▶ Texte source
»»

Je me rappelle encore l'excitation que j'avais en juillet 2021 lorsque le messie tant attendu allait enfin être projeté en avant première ! Dix ans d'attente pour une séance spéciale puisque le passe sanitaire chéri allait entrer en vigueur le lendemain, bref j'avais on ne peut plus savouré ma séance de Kaamelott Premier Volet !
Mais à présent que deux années se sont écoulées et que le deuxième volet semble se faire désirer (Alexandre Astier espérait un tournage au printemps 2023 mais a priori il n'en fut rien) je me suis dis qu'il fallait que je revoie le film à nouveau car la hype avait peut être obscurci mon jugement : beaucoup de monde n'a pas du tout aimé le film alors que les six saisons de la série sont encore aujourd'hui citées aux quatre coins du net et au comptoir de tous les pubs de Bretagne jusqu'à ceux du Sud !
Du coup, une fois la hype bien passée est-ce que ce premier volet de la trilogie est une réussite totale comme je l'avais pensé à l'époque ?
Des efforts de réalisation
Après six saisons sur le petit écran dont les deux dernières en dépit de leurs ambitions souffraient d'un montage frôlant l'amateurisme (on ne présente plus les innombrables fondus enchaînés qu'Astier affectionne tant) l'arrivée de notre roi Arthur préféré au cinéma avait de quoi faire peur.
En effet la précédente réalisation d'Alexandre Astier sans être mauvaise sentait bon le téléfilm de luxe tandis que la promo avait été très discrète pour finalement s'accélérer trois semaines avant la sortie et dévoiler des images prometteuses.

««

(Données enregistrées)

»»

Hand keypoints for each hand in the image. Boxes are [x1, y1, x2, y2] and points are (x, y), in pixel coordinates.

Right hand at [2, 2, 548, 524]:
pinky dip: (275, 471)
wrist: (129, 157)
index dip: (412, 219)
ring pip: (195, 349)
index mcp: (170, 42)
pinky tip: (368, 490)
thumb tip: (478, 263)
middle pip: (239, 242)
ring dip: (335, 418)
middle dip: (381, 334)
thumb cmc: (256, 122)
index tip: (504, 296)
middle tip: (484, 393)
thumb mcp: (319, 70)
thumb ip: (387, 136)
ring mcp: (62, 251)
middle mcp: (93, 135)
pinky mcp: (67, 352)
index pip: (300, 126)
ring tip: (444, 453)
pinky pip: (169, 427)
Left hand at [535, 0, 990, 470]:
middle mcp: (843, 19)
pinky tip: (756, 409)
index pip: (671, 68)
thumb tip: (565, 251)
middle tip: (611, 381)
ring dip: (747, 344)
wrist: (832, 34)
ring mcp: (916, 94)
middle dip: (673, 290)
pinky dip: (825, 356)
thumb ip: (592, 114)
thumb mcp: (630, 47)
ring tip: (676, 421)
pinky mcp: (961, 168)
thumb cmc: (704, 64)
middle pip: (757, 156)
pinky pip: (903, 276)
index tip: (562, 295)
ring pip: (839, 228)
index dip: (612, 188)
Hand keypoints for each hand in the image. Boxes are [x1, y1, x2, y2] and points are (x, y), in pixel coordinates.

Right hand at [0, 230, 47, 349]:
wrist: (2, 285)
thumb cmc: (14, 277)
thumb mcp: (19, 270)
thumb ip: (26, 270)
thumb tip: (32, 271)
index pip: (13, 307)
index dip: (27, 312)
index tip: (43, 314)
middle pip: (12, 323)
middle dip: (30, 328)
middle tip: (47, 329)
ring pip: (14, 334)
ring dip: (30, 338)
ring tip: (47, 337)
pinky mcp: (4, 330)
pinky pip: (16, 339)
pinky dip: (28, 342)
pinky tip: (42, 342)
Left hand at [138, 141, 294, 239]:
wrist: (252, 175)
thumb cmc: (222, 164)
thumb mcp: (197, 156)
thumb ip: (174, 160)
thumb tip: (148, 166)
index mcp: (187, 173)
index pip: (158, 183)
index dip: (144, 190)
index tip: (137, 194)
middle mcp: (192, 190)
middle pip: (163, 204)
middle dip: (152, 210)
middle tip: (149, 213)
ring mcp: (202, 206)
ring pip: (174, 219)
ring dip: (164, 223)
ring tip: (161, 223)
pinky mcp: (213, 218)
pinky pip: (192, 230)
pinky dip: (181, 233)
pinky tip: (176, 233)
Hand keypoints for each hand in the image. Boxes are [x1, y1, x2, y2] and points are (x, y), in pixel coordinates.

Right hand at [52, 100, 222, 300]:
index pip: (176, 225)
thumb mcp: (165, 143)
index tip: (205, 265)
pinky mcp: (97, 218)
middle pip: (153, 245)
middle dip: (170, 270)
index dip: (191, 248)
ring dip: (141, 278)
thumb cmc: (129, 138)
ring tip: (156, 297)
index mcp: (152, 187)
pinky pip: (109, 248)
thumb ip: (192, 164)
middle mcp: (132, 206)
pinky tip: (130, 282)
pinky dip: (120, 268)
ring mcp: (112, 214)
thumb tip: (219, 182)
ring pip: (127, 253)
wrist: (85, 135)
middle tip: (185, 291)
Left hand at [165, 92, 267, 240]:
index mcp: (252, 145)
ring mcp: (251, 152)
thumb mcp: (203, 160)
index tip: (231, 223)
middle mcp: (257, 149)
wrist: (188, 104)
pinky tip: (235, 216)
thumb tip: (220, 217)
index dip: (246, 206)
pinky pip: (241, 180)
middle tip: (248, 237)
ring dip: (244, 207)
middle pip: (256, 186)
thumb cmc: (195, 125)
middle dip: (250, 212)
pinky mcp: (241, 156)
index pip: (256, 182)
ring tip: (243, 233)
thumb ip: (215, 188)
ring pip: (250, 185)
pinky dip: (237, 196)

««
»»

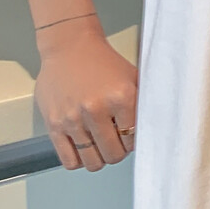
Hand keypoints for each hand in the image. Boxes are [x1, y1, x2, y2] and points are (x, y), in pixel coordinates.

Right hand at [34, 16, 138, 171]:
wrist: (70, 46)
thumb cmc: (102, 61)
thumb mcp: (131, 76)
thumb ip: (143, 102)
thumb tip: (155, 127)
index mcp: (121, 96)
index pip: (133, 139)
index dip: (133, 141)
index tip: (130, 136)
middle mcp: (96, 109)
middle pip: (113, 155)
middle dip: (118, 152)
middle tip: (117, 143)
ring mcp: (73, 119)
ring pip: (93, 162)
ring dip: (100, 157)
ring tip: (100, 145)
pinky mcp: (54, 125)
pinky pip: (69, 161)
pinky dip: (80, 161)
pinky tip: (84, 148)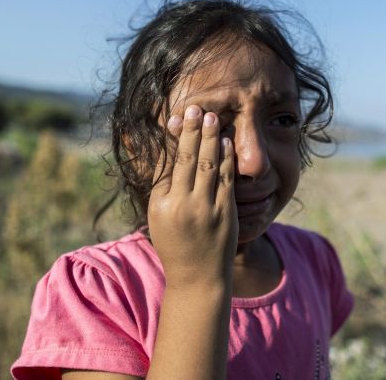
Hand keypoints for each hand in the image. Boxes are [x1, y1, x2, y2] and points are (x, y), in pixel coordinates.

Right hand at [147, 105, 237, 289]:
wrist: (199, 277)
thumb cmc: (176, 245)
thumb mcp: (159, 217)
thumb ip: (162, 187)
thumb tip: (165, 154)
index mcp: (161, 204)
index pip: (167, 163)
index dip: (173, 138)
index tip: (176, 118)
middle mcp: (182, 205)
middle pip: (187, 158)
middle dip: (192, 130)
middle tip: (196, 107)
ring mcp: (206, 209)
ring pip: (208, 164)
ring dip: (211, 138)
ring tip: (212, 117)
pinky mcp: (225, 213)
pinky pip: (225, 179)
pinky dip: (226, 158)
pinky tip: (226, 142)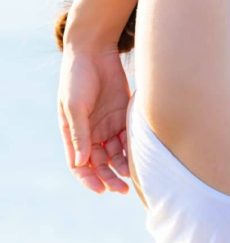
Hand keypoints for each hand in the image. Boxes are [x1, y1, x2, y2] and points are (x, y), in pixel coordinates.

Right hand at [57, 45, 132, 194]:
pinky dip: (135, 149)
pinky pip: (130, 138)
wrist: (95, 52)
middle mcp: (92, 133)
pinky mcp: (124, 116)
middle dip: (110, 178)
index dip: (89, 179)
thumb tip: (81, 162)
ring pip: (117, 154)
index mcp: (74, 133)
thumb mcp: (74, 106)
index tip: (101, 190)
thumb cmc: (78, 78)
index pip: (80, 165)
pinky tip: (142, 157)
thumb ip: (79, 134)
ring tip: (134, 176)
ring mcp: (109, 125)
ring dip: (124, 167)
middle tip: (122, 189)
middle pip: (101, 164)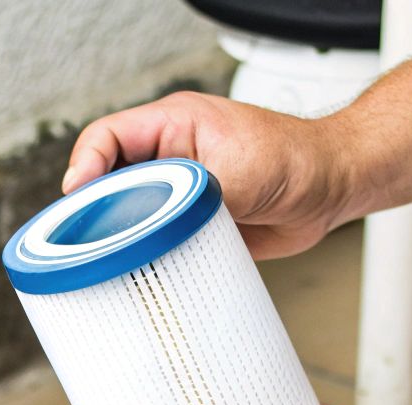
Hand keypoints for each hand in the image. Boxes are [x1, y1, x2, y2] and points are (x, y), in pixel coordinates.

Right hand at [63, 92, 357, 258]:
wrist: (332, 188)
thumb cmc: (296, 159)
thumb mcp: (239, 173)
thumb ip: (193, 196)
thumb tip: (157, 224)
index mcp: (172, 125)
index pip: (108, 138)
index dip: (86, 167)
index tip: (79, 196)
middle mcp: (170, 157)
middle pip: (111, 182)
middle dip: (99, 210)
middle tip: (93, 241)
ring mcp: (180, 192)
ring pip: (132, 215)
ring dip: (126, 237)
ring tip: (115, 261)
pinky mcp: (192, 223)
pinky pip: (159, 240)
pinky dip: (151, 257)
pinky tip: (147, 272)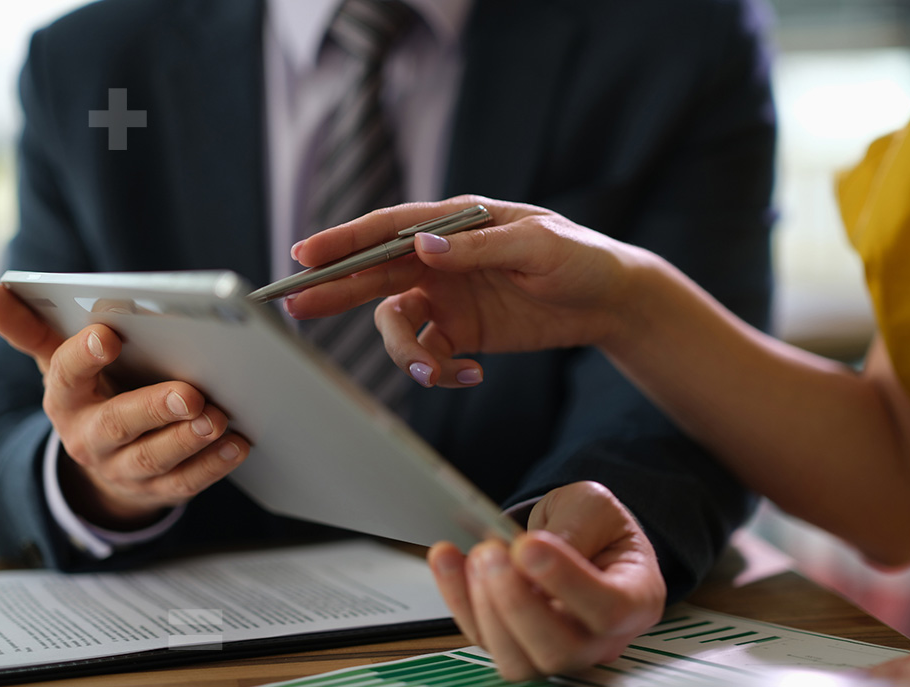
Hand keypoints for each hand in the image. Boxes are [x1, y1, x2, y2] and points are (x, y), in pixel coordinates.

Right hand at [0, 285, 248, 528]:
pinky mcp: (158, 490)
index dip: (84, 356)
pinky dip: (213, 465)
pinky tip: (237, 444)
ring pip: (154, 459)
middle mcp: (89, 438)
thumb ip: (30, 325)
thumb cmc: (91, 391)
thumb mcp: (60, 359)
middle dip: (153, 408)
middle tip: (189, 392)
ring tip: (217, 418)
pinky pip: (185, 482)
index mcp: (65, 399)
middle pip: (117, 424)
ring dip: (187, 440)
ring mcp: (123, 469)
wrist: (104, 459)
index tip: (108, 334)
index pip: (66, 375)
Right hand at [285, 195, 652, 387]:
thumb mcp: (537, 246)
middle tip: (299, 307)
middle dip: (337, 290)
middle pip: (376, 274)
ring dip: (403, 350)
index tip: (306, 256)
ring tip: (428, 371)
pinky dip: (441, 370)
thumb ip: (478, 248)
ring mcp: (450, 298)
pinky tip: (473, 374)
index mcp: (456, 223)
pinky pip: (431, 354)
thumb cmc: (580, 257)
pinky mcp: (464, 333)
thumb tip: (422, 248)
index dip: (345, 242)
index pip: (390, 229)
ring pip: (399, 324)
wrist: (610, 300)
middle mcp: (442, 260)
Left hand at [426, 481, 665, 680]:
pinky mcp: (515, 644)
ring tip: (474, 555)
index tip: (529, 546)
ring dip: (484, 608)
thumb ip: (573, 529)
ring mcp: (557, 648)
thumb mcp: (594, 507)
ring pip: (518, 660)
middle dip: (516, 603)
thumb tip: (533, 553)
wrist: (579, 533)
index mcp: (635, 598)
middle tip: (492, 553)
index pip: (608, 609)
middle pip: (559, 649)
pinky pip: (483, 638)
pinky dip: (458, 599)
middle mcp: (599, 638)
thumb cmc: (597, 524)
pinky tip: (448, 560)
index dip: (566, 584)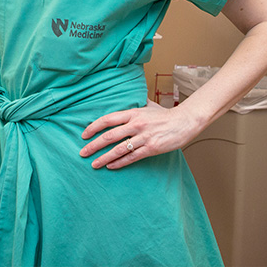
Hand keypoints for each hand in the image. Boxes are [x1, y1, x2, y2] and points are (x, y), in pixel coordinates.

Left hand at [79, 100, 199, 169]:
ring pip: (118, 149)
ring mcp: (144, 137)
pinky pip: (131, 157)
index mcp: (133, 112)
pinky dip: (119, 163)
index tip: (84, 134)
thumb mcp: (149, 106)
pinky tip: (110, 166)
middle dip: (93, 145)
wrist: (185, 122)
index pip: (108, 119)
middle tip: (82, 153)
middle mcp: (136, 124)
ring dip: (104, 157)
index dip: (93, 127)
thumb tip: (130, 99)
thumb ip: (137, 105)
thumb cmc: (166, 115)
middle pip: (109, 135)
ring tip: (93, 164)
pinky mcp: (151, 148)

««

▶ Travail demandé
**1.** Répondez aux questions suivantes à partir de la critique de Kaamelott Premier Volet.
(a) En quel mois et en quelle année le film a-t-il été vu en avant-première ?
(b) À quel moment Alexandre Astier espérait-il tourner le deuxième volet ?
(c) Combien de temps avant la sortie la promotion du film s'est-elle accélérée ?
**2.** D'après la critique de Kaamelott Premier Volet, pourquoi l'arrivée du roi Arthur au cinéma avait-elle de quoi faire peur ? Répondez en une à trois phrases.
Ces données n'interviennent en rien dans l'exercice.

▶ Réponses attendues
**1.**
(a) En juillet 2021.
(b) Au printemps 2023.
(c) Trois semaines avant la sortie.

**2.** Les deux dernières saisons de la série souffraient d'un montage frôlant l'amateurisme. De plus, la précédente réalisation d'Alexandre Astier sentait le téléfilm de luxe. Enfin, la promotion était restée très discrète jusqu'à trois semaines avant la sortie.